Commencé sous les apparences d'un dialogue explicatif sur la politique bancaire, la Voie Lactée relate le voyage et les rencontres de deux vagabonds qui suivent la route de Compostelle, appelée parfois la Voie Lactée.
Le riche voyageur: _ Tu as de l'argent?
Le premier vagabond: _ Non, monsieur.
Le riche voyageur: _ Tu n'auras rien! Rien du tout!
_ Et toi, tu as de l'argent?
Le second vagabond: _ Oui, monsieur. Moi, j'en ai un peu.
Le riche voyageur: _ Alors tu auras beaucoup plus! Tiens!
Ces vagabonds dont le seul but est de gagner un peu d'argent rencontrent un peu plus tard au cours de leur voyage tout sauf initiatique un prêtre français qui fait un sermon enflammé dans un lieu public, et qui finit raccompagné par des infirmiers psychiatriques. Six séquences sont ainsi le prétexte à six sketches plus ou moins humoristiques mais toujours sous le signe de l'absurde.
Le but de ces séquences que certains traiteront de sacrilèges est-il de désacraliser la religion catholique ou est-ce seulement un terrain encore inexploré prétexte à se marrer entre les deux potes Luis Buñuel et Jean-Claude Carrière ? Dans le contexte de l'Espagne national-catholique des années 60 les références à la religion devaient parler à certains, mais de nos jours ces histoires sans lien entre elles et riches en anachronismes suscitent l'interrogation, et leur interprétation est pour le moins hasardeuse. Luis Buñuel et Jean-Claude Carrière se sont amusés à retranscrire certaines paroles des Evangiles, en insistant sur les facettes les plus absurdes ou les plus incompréhensibles des Ecritures et de leur interprétation. Les intentions semble-t-il sont de souligner les paradoxes des Evangiles à l'image du dialogue d'introduction et de se moquer de la complexité inextricable de la théologie, à l'image du duel à l'épée à la fois physique et verbal entre un janséniste et un jésuite où un des protagonistes déclame:
«...Pour mériter et démériter dans le cadre de la nature corrompue, il n'est pas nécessaire que l'homme ait une liberté exempte de nécessité. Pour mériter et démériter dans le cadre de la nature corrompue on ne résiste jamais à la grâce intérieure. Il faut que l'on soit délivré de toute nécessité absolue et même relative...».

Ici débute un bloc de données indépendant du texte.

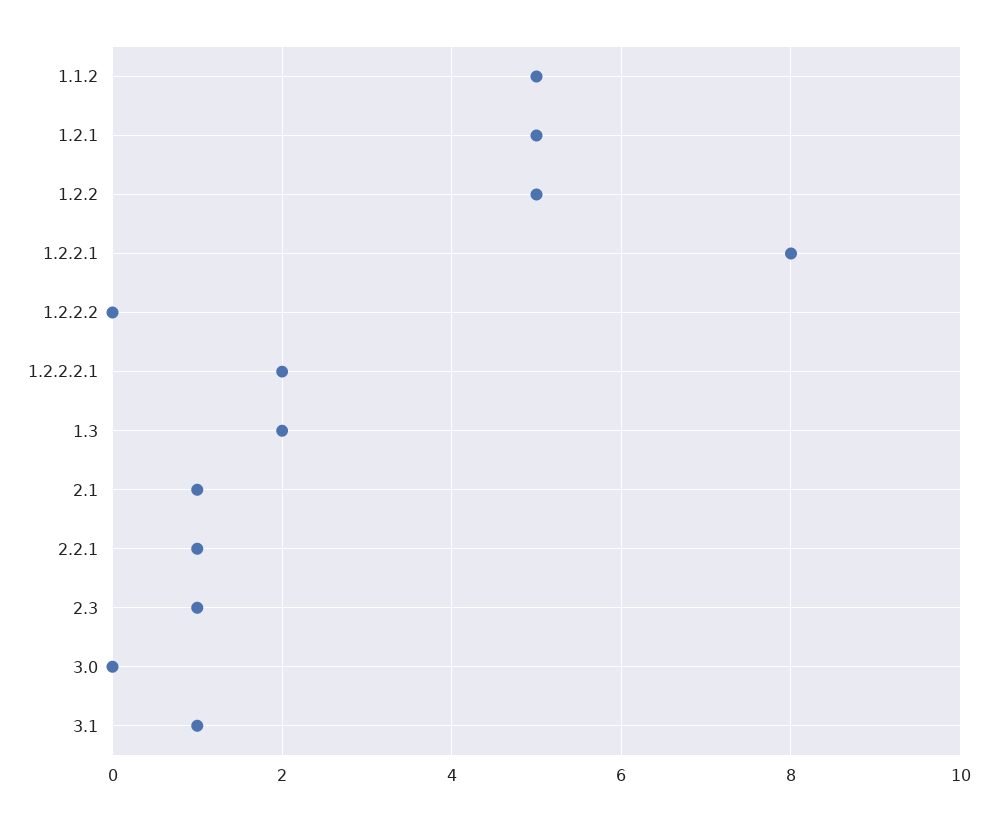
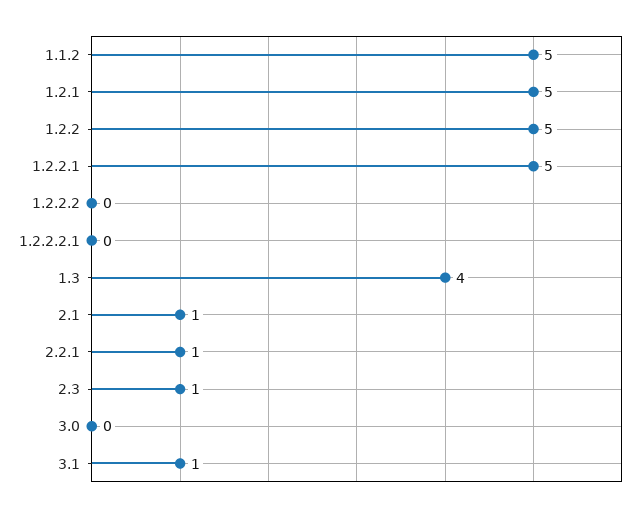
1.2.2.1: 8 -> 5
1.2.2.2.1: 2 -> 0
1.3: 2 -> 4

Après avoir voulu s'entretuer le janséniste et le jésuite finissent par repartir amis, les voies du Seigneur étant impénétrables!
A vouloir mélanger des univers incompatibles tels l'humour et la théologie, avec des séquences qui alternent cruauté, insolite, rêve et non-sens au sein d'époques différentes le film est parfois drôle et ressemble à du Monty Python mais il est le plus souvent déconcertant.
Il reste cependant au crédit du film cette ultime révélation écrite tout à la fin de la Voie Lactée: «Tout ce qui, dans ce film, concerne la religion, est rigoureusement exact.»